Hit board game Scrabble went on sale in the UK on this day in 1955, but far from being an overnight success, the US words-and-letters game had taken 17 years from its invention to cross the Atlantic.
Unemployed New York architect Alfred Butts invented the game in 1938 having set out to create a game that combined skill and chance with the fad for anagrams and crossword puzzles.
The first sets of the game he called Criss-Crosswords had only letters and no board.

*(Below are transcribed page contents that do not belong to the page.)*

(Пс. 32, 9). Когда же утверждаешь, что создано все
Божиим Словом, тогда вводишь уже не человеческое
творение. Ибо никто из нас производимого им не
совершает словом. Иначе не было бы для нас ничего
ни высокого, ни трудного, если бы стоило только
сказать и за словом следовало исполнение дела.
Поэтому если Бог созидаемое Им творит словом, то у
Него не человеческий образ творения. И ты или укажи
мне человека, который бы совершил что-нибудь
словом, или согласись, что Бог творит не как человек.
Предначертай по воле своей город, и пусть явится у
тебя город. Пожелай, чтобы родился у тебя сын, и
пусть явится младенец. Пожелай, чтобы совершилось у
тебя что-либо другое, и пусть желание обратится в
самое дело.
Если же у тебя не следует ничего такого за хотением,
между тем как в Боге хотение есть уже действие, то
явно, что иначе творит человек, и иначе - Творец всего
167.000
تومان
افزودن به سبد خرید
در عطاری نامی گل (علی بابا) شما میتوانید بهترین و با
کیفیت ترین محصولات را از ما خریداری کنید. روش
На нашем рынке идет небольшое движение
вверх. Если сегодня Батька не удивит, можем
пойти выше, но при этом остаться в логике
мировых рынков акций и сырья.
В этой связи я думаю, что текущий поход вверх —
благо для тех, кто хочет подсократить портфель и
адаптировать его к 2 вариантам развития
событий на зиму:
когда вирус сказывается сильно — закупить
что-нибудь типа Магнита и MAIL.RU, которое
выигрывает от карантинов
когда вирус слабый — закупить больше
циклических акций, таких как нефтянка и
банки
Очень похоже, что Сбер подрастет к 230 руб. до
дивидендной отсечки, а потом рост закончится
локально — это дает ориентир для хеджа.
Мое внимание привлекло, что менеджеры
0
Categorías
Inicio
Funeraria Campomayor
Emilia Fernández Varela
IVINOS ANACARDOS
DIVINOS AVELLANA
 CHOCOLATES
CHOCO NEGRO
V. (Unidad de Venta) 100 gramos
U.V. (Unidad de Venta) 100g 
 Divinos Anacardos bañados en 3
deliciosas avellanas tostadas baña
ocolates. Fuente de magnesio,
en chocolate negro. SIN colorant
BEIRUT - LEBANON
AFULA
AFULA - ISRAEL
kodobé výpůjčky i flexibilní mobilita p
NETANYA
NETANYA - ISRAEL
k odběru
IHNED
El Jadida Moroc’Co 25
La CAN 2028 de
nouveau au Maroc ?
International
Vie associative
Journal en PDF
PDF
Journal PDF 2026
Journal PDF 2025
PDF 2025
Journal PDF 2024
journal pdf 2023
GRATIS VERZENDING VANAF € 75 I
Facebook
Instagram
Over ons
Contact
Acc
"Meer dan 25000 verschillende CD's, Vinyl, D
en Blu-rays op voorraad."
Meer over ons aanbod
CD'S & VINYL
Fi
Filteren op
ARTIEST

Only when Butts (below, in 1974) gave up trying to find a distributor and sold the rights to entrepreneur James Brunot did the new owner create a board, add the bonus squares and trademark the game.

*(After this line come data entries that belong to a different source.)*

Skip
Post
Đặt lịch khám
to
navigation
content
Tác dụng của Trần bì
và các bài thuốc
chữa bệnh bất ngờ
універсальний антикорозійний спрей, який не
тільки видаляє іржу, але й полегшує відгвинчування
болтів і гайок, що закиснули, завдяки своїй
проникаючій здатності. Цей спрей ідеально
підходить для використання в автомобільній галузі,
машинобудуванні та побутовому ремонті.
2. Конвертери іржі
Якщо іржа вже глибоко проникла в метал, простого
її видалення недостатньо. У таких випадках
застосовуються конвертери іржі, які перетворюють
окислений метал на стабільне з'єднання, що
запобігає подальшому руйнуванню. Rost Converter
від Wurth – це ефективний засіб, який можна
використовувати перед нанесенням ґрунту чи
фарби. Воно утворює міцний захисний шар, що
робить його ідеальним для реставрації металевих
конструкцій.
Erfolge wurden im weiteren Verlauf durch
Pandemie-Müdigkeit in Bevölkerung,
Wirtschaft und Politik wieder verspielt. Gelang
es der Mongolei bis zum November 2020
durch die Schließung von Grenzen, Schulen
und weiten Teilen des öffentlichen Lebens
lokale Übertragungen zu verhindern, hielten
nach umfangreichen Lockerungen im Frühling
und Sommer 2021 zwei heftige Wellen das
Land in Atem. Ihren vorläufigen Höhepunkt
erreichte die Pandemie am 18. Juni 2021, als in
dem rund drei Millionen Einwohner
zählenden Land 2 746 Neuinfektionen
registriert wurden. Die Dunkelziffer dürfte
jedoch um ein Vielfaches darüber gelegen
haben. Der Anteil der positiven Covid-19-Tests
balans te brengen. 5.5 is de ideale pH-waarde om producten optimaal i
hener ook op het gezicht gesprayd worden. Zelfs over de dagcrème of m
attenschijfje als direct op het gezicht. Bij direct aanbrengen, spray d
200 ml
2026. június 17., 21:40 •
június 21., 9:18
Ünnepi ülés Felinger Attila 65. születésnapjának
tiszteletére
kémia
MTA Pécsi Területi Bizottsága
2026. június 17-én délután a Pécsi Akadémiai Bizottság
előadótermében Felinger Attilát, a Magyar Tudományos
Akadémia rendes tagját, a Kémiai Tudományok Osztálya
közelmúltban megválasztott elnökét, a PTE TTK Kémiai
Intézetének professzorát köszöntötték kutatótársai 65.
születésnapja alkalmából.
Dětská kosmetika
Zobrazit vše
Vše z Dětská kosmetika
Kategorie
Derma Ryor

In 1948 Brunot came up with the name ‘Scrabble’, meaning ‘to grope frantically’, and, in a converted school house on Connecticut, he and his wife produced the first 2,400 sets, but lost $450 in the process due to poor sales.

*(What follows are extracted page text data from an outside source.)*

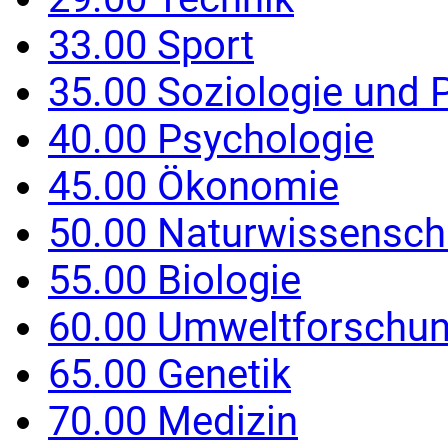
33.00 Sport
35.00 Soziologie und P
40.00 Psychologie
45.00 Ökonomie
50.00 Naturwissensch
55.00 Biologie
60.00 Umweltforschu
65.00 Genetik
70.00 Medizin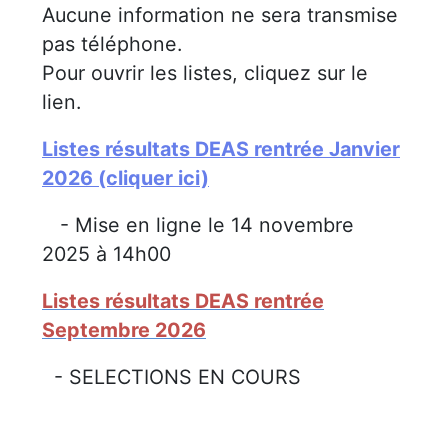
Aucune information ne sera transmise
pas téléphone.
Pour ouvrir les listes, cliquez sur le
lien.
Listes résultats DEAS rentrée Janvier
2026 (cliquer ici)
- Mise en ligne le 14 novembre
2025 à 14h00
Listes résultats DEAS rentrée
Septembre 2026
- SELECTIONS EN COURS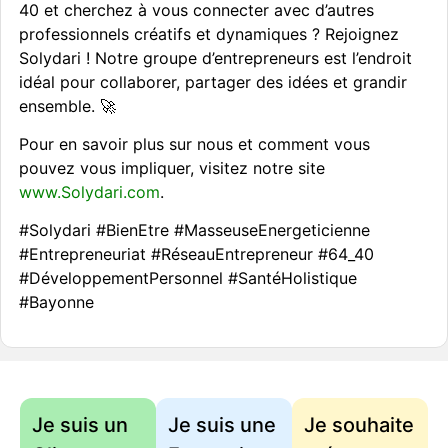
40 et cherchez à vous connecter avec d’autres
professionnels créatifs et dynamiques ? Rejoignez
Solydari ! Notre groupe d’entrepreneurs est l’endroit
idéal pour collaborer, partager des idées et grandir
ensemble. 🚀
Pour en savoir plus sur nous et comment vous
pouvez vous impliquer, visitez notre site
www.Solydari.com
.
#Solydari #BienEtre #MasseuseEnergeticienne
#Entrepreneuriat #RéseauEntrepreneur #64_40
#DéveloppementPersonnel #SantéHolistique
#Bayonne
Je suis un
Je suis une
Je souhaite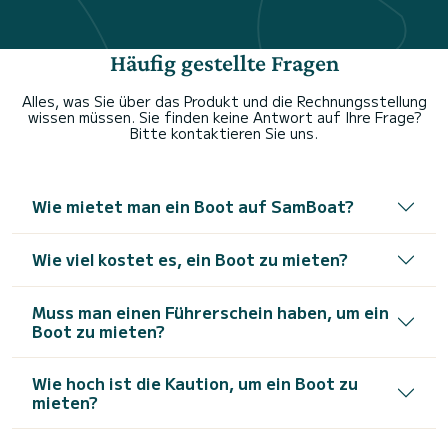
Häufig gestellte Fragen
Alles, was Sie über das Produkt und die Rechnungsstellung
wissen müssen. Sie finden keine Antwort auf Ihre Frage?
Bitte kontaktieren Sie uns.
Wie mietet man ein Boot auf SamBoat?
Wie viel kostet es, ein Boot zu mieten?
Muss man einen Führerschein haben, um ein
Boot zu mieten?
Wie hoch ist die Kaution, um ein Boot zu
mieten?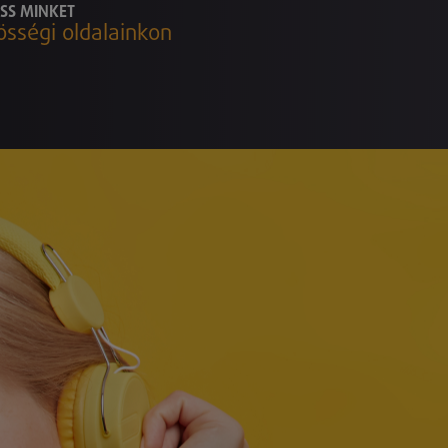
SS MINKET
össégi oldalainkon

But word of the word game got round and a big order from Macy’s secured Scrabble’s future – supposedly after the company president played it on holiday and couldn’t find a copy in his own department stores.
By 1952 Brunot had to license a nationwide game maker to market and distribute the game, and it was such a success in the US that in 1954 JW Spear acquired the overseas distribution rights, with UK and Australia players the first outside North America to pit their word knowledge against friends and family.
Some 150 million sets have been sold worldwide since, and 53% of UK homes are said to own a Scrabble set.
[December 15, 1979: Missing Scrabble letters lead to invention of global hit Trivial Pursuit]
Scrabble – Did you know?
-
As well as Criss-Crosswords, Alfred Butts' early names for the game were Lexiko and, bizarrely, It.
-
Butts decided on the various letter values by analysing how many times each letter appeared on the front page of the New York Times.
-
The values have remained ever since, despite frequent calls – backed up by computer analysis – to make the values reflect modern usage.
-
The original carved wooden tiles were changed to flat plastic tiles during the 1950s so that players couldn’t feel for high-scoring letters when they drew new tiles from the bag.
-
Scrabble is now available in 41 different languages including Esperanto, Latin and Basque. Each one has its own tile distribution and points system. In Polish, for instance, Z is worth just one point, while the Malaysian version has 19 ‘A’ tiles - almost a fifth of the 100-tile set.
-
There are Scrabble World Championships in English, French and Spanish.
-
QI is the most commonly played word in Tournament Scrabble. It’s pronounced ‘chee’ and means ‘life force’ or ‘energy’ in Mandarin.

-
In 1998 the Army and the Navy played a game of Scrabble on the Wembley Stadium pitch to mark the game’s 50th anniversary. The board (pictured above) measured 900 square metres and each two-metre-square tile had to be put in place by two people. For the record, the Navy won.
-
A Welsh edition, launched in 2005, contains individual tiles for the language’s characteristic LL, TH and DD sounds. There is no Z or Q in Welsh, so two other combinations, NG and RH, constitute the game’s 10-point tiles.
-
In 2008, current owners Hasbro tinkered with the idea of adding apostrophes and hyphens to the game to permit contractions such WON’T, DOESN’T and SHOULD’VE, as well as possessives such as HOUSE’S. The idea was eventually rejected.
-
Scrabble had a role in the creation of another best-selling board game. It was over a game of Scrabble in 1979 that Chris Haney and Scott Abbott devised question-and-answer game Trivial Pursuit.